Juliano Pacheco

Personal information
- Full name: Juliano Real Pacheco
- Date of birth: 6 April 1990 (age 35)
- Place of birth: Pelotas, Brazil
- Height: 1.83 m (6 ft 0 in)
- Position: Defensive midfielder

Youth career
- 2001–2010: Internacional

Senior career*
- Years: Team / Apps / (Gls)
- 2010–2012: Internacional / 6 / (0)
- 2012: → Goiás (loan) / 4 / (0)
- 2013–2015: Goiás / 53 / (0)
- 2016: Fortaleza / 34 / (0)
- 2017: Figueirense / 19 / (0)
- 2018: CRB / 10 / (0)
- 2019–2021: Caxias / 59 / (0)
- 2019: → São Bento (loan) / 6 / (0)
- 2021: Brusque / 2 / (0)
- 2022: Brasil de Pelotas / 10 / (0)
- 2022: Amazonas

= Juliano Pacheco =

Brazilian footballer

Juliano Real Pacheco (born 6 April 1990), simply known as Juliano Pacheco, is a Brazilian former professional footballer who played as a defensive midfielder.

==Career==
Born in Pelotas, Rio Grande do Sul, Juliano graduated with Internacional's youth setup. On 11 December 2011, after making his senior debuts in the year's Campeonato Gaúcho, he was loaned to Goiás for a year.

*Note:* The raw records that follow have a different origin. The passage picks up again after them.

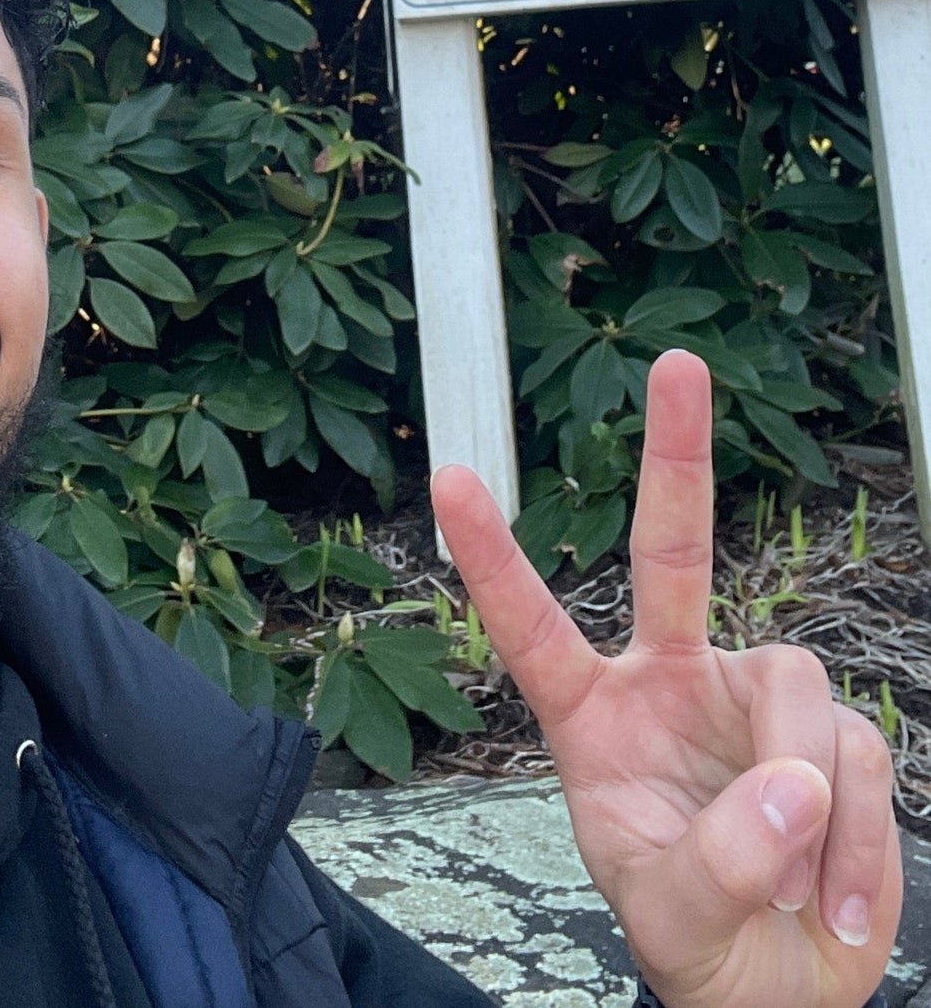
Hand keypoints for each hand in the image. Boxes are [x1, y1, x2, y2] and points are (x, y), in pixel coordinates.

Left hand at [431, 348, 900, 1007]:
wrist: (776, 992)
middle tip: (677, 363)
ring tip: (800, 897)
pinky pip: (860, 756)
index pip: (532, 627)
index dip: (491, 556)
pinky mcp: (831, 735)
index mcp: (594, 717)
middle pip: (674, 551)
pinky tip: (837, 905)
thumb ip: (720, 862)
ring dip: (809, 803)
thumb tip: (792, 787)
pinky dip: (858, 845)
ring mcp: (750, 701)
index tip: (448, 477)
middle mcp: (671, 681)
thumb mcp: (674, 919)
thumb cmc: (696, 941)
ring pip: (796, 690)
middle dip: (676, 454)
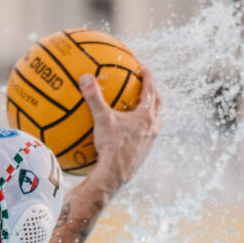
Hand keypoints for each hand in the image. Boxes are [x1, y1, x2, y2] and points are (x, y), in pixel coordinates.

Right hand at [79, 65, 162, 194]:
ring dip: (151, 110)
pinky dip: (141, 126)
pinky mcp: (145, 152)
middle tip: (147, 83)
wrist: (115, 175)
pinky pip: (146, 134)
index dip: (148, 77)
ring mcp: (151, 141)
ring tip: (142, 105)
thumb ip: (94, 97)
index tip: (144, 67)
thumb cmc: (111, 147)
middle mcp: (153, 127)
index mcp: (146, 116)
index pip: (151, 90)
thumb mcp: (102, 119)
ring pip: (155, 120)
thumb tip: (85, 77)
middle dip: (153, 92)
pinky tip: (130, 129)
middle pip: (158, 104)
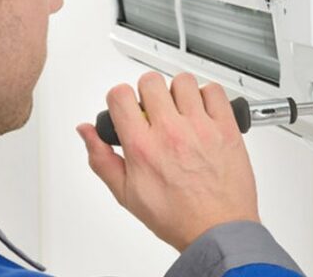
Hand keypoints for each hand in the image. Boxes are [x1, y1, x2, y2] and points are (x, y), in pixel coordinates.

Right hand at [77, 72, 259, 251]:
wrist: (218, 229)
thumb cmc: (177, 216)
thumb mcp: (126, 194)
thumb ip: (102, 159)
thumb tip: (86, 132)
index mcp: (142, 147)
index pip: (120, 96)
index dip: (119, 99)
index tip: (126, 108)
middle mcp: (170, 132)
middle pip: (150, 82)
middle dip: (147, 94)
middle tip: (154, 111)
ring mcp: (200, 127)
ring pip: (183, 81)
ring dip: (178, 93)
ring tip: (180, 112)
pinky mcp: (226, 128)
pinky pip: (214, 91)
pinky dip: (208, 96)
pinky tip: (203, 112)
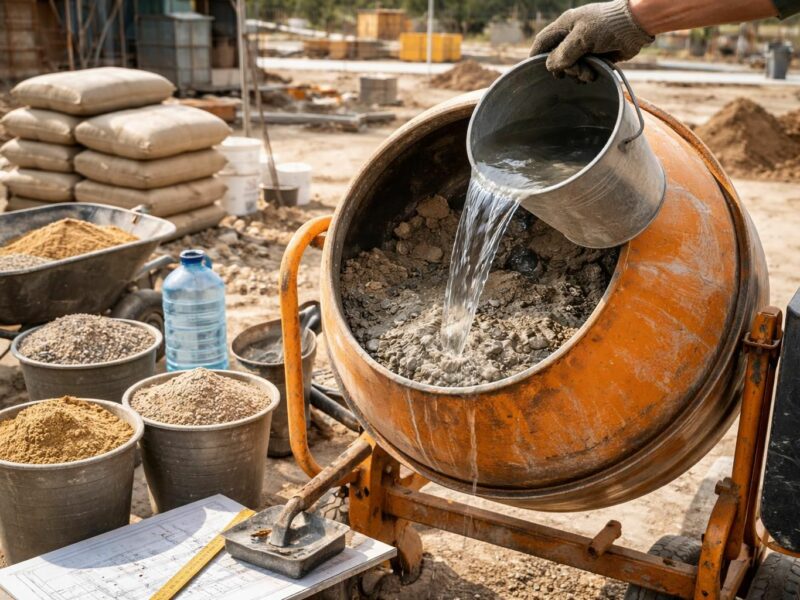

Juliano made his professional debut on 3 August 2012, coming on as a late substitute for Walter in a 6–0 away routing of Ipatinga for the Série B championship. Despite appearing rarely, he signed permanently with the club in December.

On 15 May 2014 Juliano made his Série A debut, starting in a 2–0 home win against Botafogo.